Can you use Win7 Chrome 94 to get to (this site)?:
https://community.letsencyrpt.org/

Windows builds that path for you - it isn't always what the server is sending.

You can't force it - your web server can offer it / suggest it.
But ultimately the client/software decides what it wants to do./build/see/use.

You said "POST"
But I'm not sure if you mean "e-mail" or an HTML POST request.

I mean http post request. But if I just dk a GET to the domain in postman, no port defined, I get the error.

I had to take this conversation out of that (way-too-long) topic.

1 Like

Can you show a picture of the error?
Is there any detail in there?

Sorry, I was on my phone all last night. I really appreciate your help, so I'll try to include more and better info now!

Running:

openssl s_client -connect app.kreditdata.dk:443 -servername app.kreditdata.dk

I'm getting:

Certificate chain
 0 s:CN = app.kreditdata.dk
   i:C = US, O = Let's Encrypt, CN = R3
 1 s:C = US, O = Let's Encrypt, CN = R3
   i:C = US, O = Internet Security Research Group, CN = ISRG Root X1
 2 s:C = US, O = Internet Security Research Group, CN = ISRG Root X1
   i:O = Digital Signature Trust Co., CN = DST Root CA X3

So that could mean my chain still includes the old one, but in my ca-certificates.conf that cert is removed.
Trying in postman I get this, just trying a GET request on app.kreditdata.dk (no specified port):
image

Hi,

There is temporary workaround: Settings > General > SSL Certificate verification (disable it)

Postman is built on Electron, which is combination of Chromium (bits of Google Chrome) and NodeJS.

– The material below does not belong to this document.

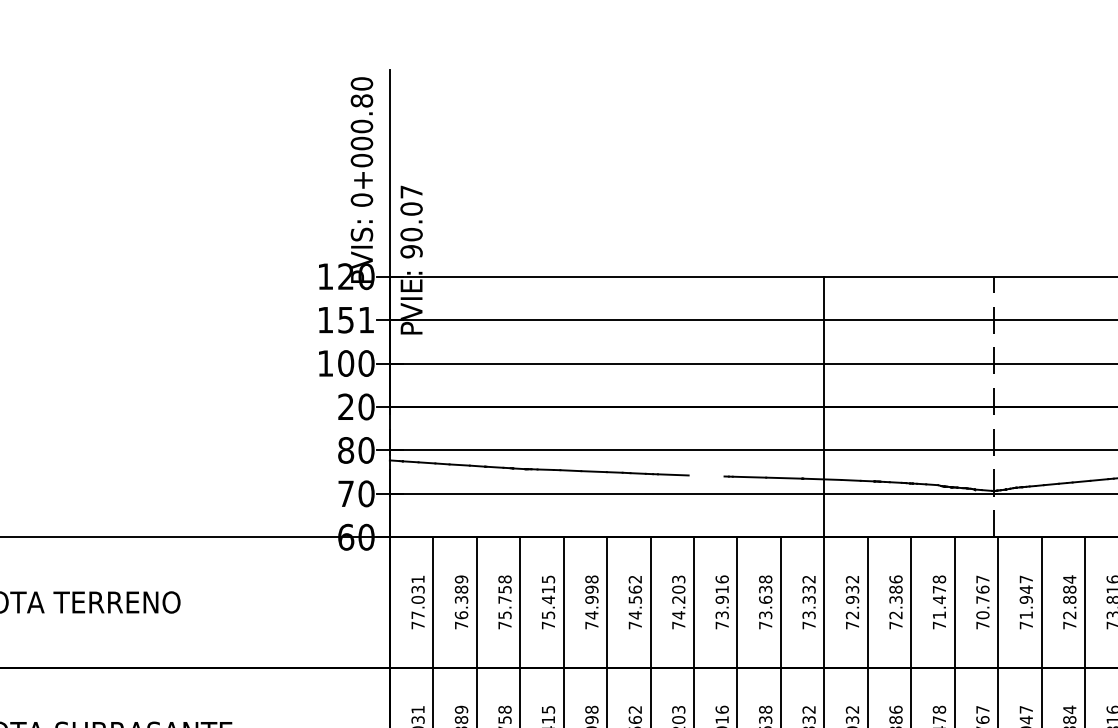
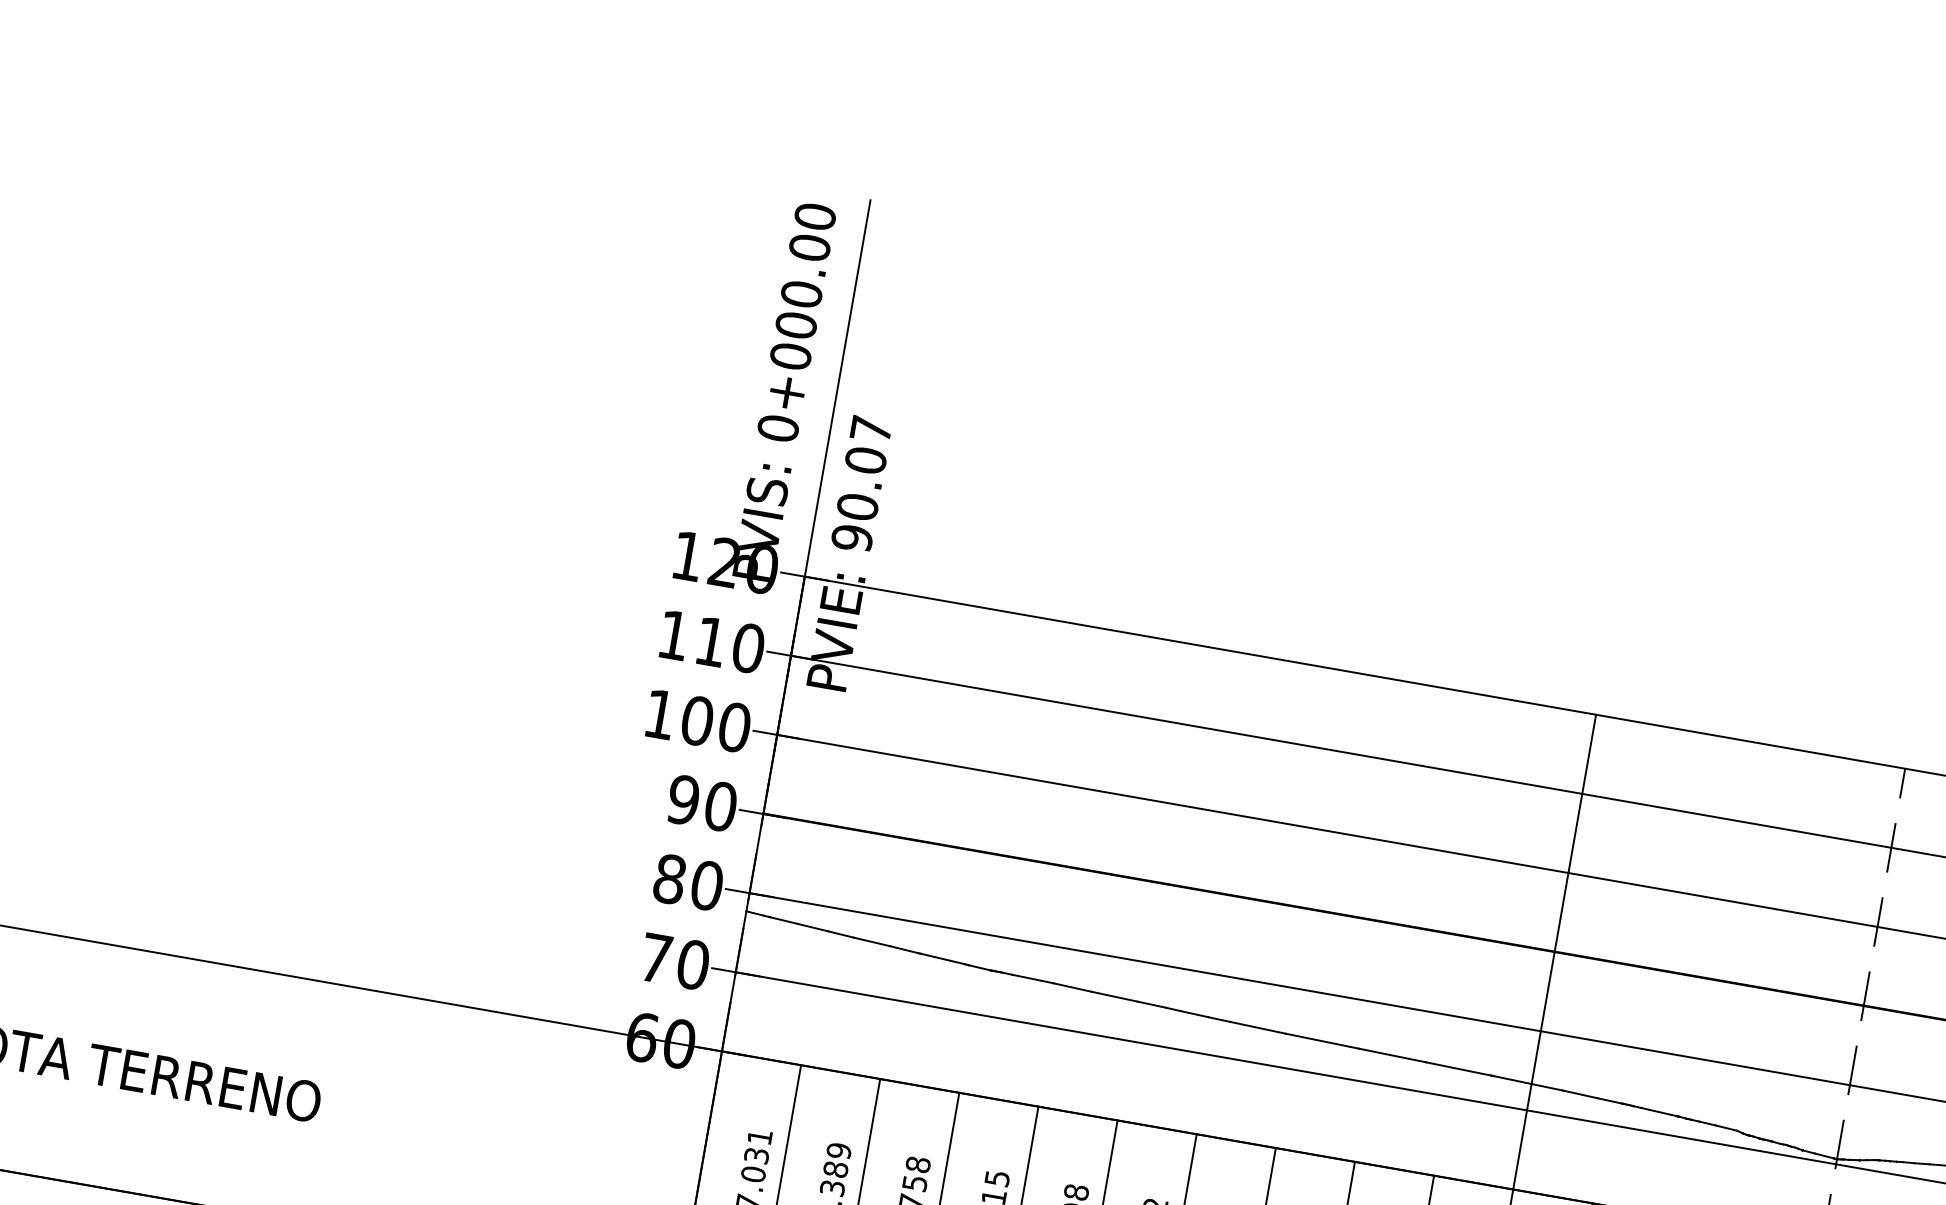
text: (361, 100) -> (809, 246), 0+000.80 -> 0+000.00
text: (356, 319) -> (730, 644), 151 -> 110
text: (346, 406) -> (684, 799), 20 -> 90
line: (706, 475) -> (1318, 1039), added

They have acknowledged the issue here:

And there is a fix in the works for the underlying BoringSSL library integration with Electron:

This is quite an interesting issue, given the prevalence of Electron for everything.

3 Likes

Aha - this is great information, thanks a lot!
So we're probably back to this being an issue on my clients end when they try to access our API.

2 Likes

@emilnygaard
If you aren't serving any older Android devices, you could choose the trust path that ends at the self-signed trusted root "ISRG Root X1".

1 Like

Another alternative if you need broad client support (especially for old android versions etc) is to switch CA (Zero SSL etc).

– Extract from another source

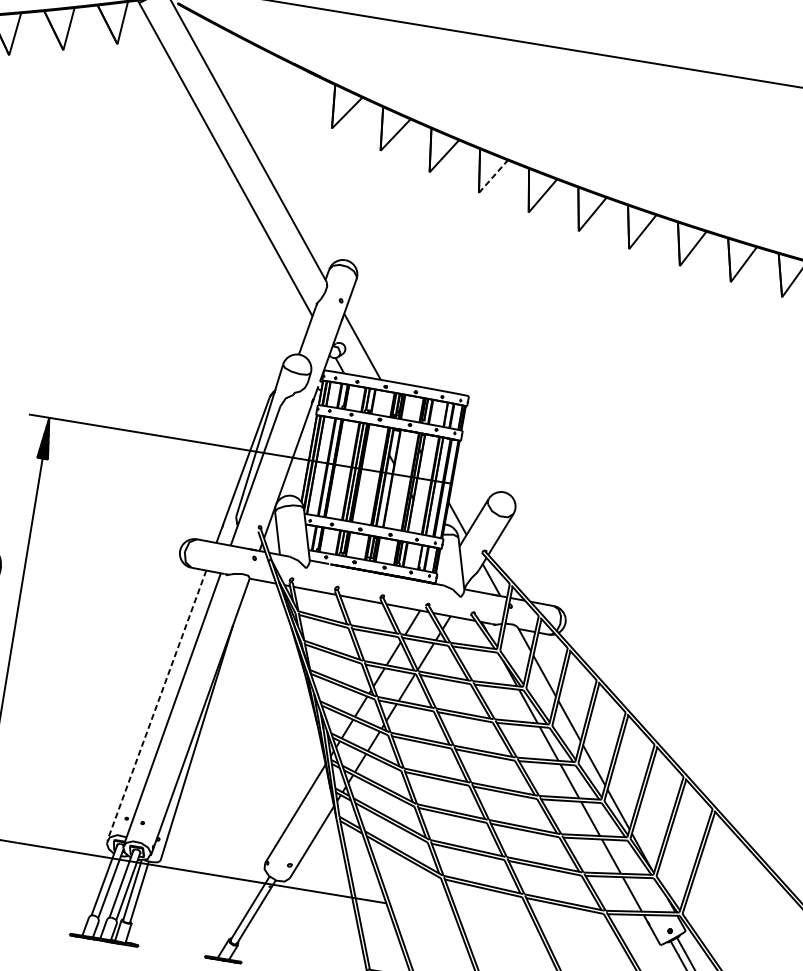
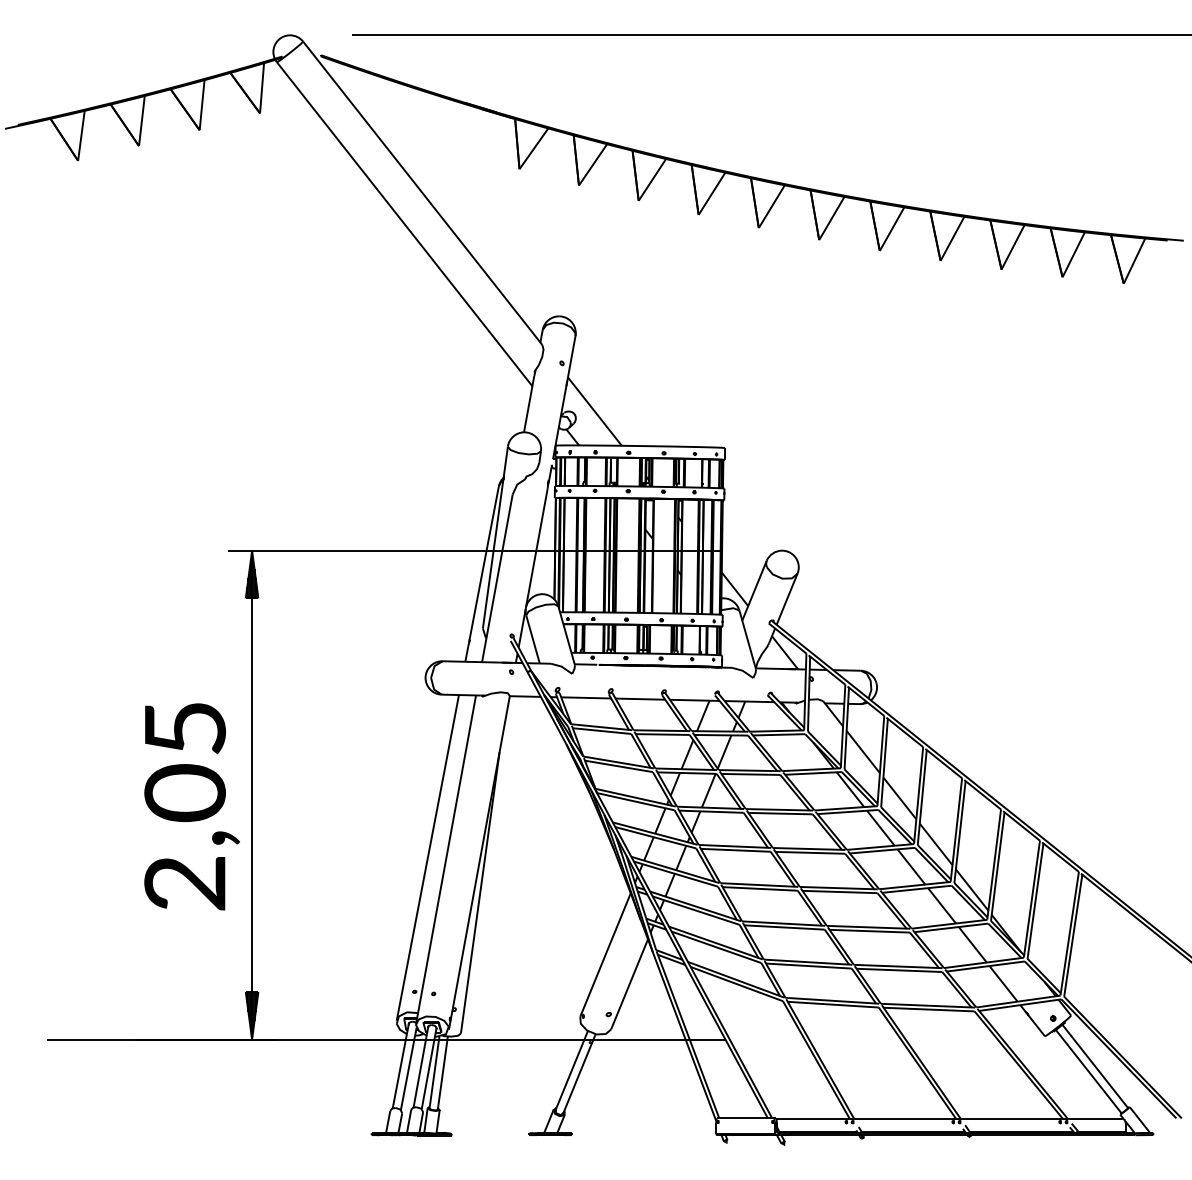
line: (493, 176) -> (711, 193), dashed -> solid
line: (156, 705) -> (427, 857), dashed -> solid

The current choice with Let's Encrypt means you can choose between two chains and they both have pros and cons.

My own preference for APIs is to run Cloudflare, which proxies and provides a provisioned cert in front but you also get basic analytics on API calls etc.

1 Like

I have the same problem! We are running an API within WordPress which connects our products to our licensing system. When I do the following GET request in Postman, I'm getting an cert expired error:

https://agency.enwikuna.de/wp-json/

But when I open the URL manually, everything is fine when checking the certificate. The SSL check also shows the correct chain.

When doing a request within WordPress (PHP), I'm also getting this error:

cURL error 60: SSL certificate problem: certificate has expired

Every customer has the problem as well! This has a huge impact on our products and system, and I don't see a fast solution here...

I took @webprofusion's suggestion and popped Cloudflare in front of our endpoint. The certificate they provide does not include the expired cert, and works for us - at least for now :slight_smile:

But we don't use Cloudflare on our page and we don't want to use it at all :frowning:

1 Like

Alright, then the solution might be to get a new cert that doesn't use the old root in the chain, as far as I understand.

1 Like

Looks like the only solution for now... Thanks for your confirmation!